[Dataset excerpts]
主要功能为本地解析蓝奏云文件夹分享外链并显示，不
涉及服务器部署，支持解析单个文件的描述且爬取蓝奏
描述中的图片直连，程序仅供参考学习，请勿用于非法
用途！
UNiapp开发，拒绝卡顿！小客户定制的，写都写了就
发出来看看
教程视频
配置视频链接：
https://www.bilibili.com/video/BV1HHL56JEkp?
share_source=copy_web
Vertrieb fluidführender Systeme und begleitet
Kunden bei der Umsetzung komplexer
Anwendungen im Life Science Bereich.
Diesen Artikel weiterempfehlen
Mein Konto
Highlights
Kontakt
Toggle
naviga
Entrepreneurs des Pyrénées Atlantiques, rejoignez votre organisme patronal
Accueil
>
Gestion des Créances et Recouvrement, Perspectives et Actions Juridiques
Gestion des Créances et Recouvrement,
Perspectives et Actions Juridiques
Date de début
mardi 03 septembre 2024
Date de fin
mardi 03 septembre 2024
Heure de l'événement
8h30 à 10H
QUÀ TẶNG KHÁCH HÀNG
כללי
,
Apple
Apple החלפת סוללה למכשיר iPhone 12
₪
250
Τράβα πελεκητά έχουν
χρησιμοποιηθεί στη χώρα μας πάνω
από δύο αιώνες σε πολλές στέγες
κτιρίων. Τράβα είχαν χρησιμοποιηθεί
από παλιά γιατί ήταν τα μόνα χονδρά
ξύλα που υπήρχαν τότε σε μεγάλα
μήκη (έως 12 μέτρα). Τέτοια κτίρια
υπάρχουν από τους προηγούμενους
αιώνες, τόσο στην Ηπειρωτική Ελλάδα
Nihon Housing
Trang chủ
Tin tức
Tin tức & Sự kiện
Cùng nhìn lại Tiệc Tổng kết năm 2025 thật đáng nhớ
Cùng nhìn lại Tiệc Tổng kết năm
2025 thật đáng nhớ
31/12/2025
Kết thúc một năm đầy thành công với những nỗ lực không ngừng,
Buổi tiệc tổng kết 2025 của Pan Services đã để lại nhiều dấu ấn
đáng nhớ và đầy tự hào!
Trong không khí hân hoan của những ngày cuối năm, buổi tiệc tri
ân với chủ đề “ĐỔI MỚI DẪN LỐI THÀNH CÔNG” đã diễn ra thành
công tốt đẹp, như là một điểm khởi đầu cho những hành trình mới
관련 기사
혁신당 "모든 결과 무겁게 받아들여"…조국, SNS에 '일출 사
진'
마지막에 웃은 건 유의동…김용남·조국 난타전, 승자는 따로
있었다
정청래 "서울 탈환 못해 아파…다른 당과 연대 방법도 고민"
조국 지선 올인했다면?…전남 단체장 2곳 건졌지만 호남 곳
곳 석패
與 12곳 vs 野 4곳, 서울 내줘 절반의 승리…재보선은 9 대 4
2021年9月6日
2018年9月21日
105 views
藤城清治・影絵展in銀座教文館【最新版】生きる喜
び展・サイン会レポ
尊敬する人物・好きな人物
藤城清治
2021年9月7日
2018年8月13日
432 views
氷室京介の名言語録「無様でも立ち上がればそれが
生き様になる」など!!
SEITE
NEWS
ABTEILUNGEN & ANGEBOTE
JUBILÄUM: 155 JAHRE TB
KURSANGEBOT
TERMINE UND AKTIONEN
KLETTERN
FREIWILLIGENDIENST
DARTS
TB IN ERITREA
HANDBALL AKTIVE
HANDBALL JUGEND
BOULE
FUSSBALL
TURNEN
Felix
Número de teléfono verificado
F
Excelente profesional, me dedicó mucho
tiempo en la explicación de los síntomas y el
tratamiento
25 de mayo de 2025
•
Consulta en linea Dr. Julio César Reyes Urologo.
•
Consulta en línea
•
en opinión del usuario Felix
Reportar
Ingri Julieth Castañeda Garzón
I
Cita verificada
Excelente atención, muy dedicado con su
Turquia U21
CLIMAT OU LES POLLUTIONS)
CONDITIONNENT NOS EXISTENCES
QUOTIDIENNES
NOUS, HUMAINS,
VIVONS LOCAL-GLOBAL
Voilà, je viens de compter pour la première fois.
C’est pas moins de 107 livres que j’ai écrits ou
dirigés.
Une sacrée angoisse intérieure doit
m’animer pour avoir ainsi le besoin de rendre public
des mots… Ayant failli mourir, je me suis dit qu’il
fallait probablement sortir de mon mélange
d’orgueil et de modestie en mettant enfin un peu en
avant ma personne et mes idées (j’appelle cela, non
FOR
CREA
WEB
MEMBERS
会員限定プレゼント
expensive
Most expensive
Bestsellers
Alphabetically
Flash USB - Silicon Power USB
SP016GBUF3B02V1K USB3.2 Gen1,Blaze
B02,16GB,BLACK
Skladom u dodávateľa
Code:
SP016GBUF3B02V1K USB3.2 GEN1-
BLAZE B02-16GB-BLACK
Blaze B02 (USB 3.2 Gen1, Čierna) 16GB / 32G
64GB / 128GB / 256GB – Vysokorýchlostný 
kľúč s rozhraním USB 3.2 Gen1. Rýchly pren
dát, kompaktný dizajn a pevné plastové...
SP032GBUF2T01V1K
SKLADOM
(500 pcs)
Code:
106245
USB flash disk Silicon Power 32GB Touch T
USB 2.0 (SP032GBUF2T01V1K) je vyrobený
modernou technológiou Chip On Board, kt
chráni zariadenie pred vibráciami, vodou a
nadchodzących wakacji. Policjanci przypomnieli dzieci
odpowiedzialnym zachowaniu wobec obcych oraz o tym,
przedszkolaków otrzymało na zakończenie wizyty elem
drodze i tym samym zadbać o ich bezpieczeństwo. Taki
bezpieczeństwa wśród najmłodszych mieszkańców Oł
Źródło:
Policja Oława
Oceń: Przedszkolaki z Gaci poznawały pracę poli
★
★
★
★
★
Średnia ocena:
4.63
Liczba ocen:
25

EXERCISE: Work out how many lines of the entries contain the word "Τράβα", and answer with that number alone.

WRITTEN RESPONSE: 2